TASK REQUIREMENTS:
Copy every line of the data that includes the string "proefperiode".

DATA LISTING:
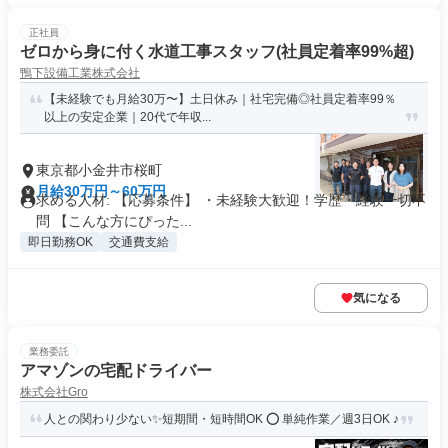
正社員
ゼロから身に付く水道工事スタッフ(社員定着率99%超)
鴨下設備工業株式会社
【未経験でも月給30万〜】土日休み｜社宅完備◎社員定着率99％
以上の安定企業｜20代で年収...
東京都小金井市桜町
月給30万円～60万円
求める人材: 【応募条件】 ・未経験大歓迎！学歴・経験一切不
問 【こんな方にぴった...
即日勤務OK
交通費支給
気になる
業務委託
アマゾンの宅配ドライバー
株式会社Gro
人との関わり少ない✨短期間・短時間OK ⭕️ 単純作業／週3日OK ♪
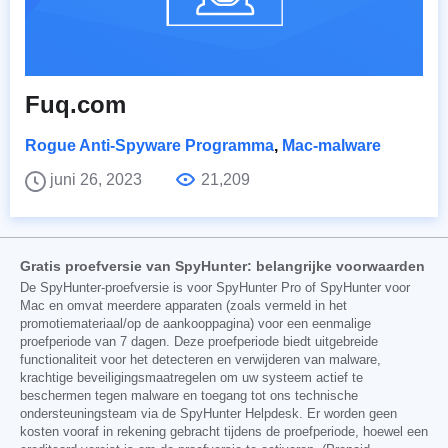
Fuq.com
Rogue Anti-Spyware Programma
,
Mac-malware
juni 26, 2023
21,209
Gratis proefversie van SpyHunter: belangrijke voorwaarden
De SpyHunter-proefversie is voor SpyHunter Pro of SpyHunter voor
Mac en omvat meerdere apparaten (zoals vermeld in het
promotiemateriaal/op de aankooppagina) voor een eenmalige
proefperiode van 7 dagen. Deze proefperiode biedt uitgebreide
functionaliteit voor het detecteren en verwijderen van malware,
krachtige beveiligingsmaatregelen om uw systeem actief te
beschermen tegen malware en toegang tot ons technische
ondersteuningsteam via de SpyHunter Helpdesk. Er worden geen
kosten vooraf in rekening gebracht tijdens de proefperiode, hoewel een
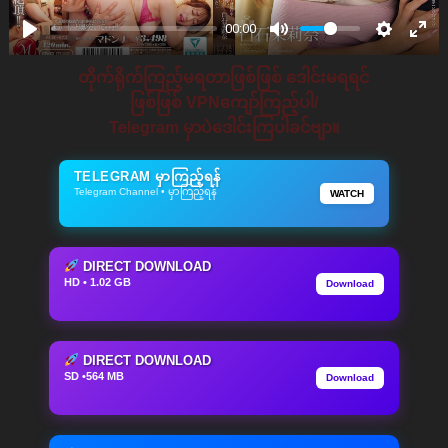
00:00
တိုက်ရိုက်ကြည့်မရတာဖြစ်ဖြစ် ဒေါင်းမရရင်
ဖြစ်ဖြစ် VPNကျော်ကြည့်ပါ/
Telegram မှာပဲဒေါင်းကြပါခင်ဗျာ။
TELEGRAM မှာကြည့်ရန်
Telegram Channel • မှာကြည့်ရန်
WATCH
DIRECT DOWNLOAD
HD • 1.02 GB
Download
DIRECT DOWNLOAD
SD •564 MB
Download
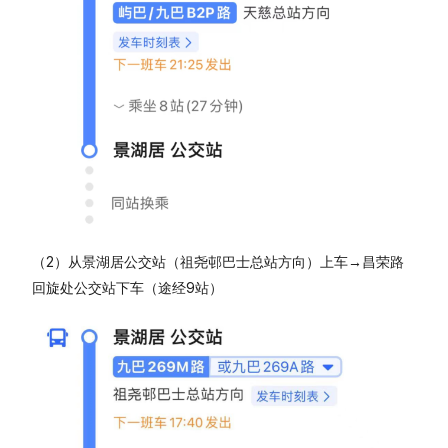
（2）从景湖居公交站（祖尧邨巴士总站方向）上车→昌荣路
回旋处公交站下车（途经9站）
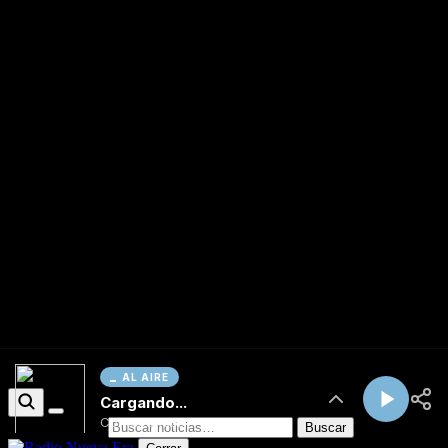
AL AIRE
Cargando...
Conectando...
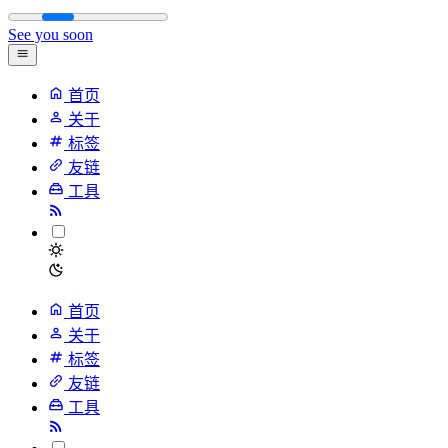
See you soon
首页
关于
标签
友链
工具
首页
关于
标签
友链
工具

EXERCISE ANSWER:
proefperiode van 7 dagen. Deze proefperiode biedt uitgebreide
kosten vooraf in rekening gebracht tijdens de proefperiode, hoewel een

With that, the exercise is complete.